Grease keeps corrosion out, Copper promotes connection.
Can't use it on multipul wire connectors since it would short out between terminals, but it works good on 'Ground' and single pole (Starter Relay, Starter Terminal, ect.) Positive Connections.

If it's a multi path connector, then I use plain dielectric grease. No short out, and a pretty good level of protection.

When I use bare copper connections, I find that spray on battery terminal protector stays in place pretty good and adds some protection to the copper.

Bare Copper ANYTHING is just asking for problems.
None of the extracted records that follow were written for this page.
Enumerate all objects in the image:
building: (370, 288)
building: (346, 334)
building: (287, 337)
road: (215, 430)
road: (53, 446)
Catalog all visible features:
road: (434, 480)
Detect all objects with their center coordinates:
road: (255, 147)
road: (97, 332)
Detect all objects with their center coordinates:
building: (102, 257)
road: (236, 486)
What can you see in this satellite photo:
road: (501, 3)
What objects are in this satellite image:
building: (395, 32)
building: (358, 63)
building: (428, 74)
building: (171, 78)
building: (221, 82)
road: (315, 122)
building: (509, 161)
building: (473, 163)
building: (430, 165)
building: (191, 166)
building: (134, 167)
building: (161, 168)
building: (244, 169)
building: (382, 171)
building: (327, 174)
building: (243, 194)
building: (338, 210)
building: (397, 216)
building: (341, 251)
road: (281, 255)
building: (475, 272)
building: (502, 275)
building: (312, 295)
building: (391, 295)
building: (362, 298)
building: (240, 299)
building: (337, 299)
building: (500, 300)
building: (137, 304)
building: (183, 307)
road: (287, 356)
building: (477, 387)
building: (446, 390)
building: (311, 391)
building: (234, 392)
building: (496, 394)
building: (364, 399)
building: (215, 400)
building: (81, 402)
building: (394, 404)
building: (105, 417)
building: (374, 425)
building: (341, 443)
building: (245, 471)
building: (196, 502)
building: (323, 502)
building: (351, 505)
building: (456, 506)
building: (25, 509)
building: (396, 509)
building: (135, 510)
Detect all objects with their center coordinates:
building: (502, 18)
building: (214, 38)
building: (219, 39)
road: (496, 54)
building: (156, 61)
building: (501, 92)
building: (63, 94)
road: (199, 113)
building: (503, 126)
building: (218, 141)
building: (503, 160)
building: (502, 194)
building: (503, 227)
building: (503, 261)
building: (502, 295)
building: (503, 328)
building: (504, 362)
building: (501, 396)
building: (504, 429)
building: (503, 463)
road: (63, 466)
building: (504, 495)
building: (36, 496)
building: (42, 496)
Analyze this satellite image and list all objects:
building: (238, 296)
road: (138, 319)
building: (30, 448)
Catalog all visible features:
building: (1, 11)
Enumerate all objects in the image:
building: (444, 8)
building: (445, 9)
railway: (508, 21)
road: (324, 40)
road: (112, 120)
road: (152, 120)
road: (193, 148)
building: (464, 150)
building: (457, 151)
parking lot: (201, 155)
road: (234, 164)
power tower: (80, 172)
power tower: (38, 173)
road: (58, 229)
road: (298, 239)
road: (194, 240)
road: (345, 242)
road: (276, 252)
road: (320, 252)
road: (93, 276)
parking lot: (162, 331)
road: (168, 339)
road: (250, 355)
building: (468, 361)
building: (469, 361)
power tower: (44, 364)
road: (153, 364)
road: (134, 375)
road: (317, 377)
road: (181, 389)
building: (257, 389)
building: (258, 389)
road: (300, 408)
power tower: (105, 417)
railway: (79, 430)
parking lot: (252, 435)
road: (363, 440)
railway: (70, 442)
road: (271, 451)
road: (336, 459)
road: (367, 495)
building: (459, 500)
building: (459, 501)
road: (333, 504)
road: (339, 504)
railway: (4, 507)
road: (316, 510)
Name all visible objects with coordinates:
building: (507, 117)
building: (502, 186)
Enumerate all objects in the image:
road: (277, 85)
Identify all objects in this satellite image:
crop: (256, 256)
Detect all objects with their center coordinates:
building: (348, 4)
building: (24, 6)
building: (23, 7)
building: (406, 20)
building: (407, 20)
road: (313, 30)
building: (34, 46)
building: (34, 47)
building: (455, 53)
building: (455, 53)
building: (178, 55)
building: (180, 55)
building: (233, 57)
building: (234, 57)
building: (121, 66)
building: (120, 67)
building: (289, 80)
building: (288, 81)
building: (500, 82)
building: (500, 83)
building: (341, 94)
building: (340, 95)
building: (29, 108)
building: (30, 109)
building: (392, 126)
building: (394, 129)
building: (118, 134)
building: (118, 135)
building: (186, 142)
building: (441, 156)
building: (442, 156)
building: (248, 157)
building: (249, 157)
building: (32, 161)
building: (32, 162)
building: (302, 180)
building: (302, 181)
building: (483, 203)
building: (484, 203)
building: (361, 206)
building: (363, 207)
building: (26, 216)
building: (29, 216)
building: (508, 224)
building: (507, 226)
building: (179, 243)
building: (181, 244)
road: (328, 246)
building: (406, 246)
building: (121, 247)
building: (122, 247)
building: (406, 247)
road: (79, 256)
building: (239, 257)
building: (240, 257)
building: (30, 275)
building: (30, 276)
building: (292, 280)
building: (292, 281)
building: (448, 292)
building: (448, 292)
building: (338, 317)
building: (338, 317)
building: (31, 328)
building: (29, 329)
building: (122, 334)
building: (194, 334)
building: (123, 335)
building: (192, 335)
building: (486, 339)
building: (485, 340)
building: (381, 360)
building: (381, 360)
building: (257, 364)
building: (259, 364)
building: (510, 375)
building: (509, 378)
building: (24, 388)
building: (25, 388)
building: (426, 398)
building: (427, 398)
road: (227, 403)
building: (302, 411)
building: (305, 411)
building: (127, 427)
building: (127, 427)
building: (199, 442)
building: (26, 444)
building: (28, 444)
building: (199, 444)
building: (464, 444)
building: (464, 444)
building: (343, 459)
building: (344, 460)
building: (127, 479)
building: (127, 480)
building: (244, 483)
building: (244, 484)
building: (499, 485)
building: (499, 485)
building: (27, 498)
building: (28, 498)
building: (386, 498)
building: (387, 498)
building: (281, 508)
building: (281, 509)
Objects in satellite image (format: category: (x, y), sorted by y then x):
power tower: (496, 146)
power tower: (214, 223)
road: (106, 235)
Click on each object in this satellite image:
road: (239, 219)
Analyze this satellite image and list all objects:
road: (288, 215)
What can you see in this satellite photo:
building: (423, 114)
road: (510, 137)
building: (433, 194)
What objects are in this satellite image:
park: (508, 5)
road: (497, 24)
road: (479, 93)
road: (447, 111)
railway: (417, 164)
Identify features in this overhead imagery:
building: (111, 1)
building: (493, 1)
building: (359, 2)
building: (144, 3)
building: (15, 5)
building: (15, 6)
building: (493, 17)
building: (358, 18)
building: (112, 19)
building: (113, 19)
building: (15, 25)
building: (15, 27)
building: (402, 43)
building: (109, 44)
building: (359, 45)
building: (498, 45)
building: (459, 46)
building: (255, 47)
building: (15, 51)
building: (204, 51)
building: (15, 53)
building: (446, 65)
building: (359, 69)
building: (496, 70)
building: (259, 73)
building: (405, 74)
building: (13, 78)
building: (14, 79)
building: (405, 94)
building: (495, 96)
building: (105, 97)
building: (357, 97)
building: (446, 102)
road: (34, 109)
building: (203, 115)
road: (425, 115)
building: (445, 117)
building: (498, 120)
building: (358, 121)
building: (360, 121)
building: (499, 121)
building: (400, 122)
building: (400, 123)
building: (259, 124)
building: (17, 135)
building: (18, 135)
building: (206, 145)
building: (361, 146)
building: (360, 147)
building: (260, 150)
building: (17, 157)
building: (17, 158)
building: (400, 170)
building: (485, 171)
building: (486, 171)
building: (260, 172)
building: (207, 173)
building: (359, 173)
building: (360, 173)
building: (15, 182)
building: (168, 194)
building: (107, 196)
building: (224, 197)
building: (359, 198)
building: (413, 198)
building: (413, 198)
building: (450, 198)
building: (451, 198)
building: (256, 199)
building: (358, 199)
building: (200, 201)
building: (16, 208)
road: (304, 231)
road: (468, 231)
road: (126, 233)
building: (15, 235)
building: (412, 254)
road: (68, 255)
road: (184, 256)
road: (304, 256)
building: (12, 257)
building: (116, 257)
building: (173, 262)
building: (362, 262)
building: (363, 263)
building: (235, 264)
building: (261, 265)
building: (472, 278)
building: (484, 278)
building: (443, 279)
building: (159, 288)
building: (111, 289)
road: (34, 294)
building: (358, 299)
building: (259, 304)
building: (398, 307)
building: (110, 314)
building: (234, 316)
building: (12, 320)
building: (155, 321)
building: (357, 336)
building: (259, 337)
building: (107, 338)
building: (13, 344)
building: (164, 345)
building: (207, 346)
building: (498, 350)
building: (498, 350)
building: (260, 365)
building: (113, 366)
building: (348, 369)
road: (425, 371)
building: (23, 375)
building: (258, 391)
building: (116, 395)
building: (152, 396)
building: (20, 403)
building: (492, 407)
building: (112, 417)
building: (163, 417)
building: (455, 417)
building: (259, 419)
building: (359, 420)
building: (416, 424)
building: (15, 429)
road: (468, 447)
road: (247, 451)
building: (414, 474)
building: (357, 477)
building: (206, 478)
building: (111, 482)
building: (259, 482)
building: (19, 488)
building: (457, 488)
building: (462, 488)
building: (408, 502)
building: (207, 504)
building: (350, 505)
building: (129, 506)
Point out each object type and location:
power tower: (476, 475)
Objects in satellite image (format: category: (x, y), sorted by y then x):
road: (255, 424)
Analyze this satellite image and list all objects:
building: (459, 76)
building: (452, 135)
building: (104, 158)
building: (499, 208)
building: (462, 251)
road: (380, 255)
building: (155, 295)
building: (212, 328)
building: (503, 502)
If you can see copper that is untreated, it's just waiting to suck up corrosion causing contaminants...
Grease it up, seal it up, treat it, but don't leave it bare.

I try to 'Tin' wire ends... I don't like 'Crimp' terminals since they leave that copper waiting to corrode with no protection.
Solder and tin the exposed wire, then use heat shrink if at all possible, and if not, dielectric grease or spray protection...
I just hate seeing bare copper ANYWHERE...
But I do live in the 'Rust Belt' and they do spend millions spreading salt, calcium chloride and who knows what all over the roads here...

Aircraft guys all whine "We don't solder connections"...
Can't remember the last time I saw an aircraft dragging it's wiring though slush that has so much salt in it it's making white foam...
 
#27 ·
#28 ·
Minnesota Mining and Manufacturing (3M) has always been my go to when I'm looking for quality that will last. I do the HF, HD, Lowes, etc brand if it's cheaper and I don't need it to last too long. Example is electrical tape. I bought a ten roll pack from HF for about five bucks on sale. Edges would unravel even under ideal conditions. I use the 3M stuff if I think I need it to last over five years. I'm sure there are other brands as good but don't scrimp with the cheap stuff if you want it to last.
 
#29 ·
I was re-reading one of my old JP Magazines yesterday and ran across a Randy's Electrical Corner regarding Rescue Tape, self vulcanizing and durable. My go-to remains 3M adhesive walled shrink tubing but this stuff looked promising, especially when dealing with failures in the field.
 
#30 ·
I remember that article. It was silicone tape. Very common nowadays but new to the market back then. It only sticks to itself. NAPA has their own branded version too. I have it in black, blue, red, and clear.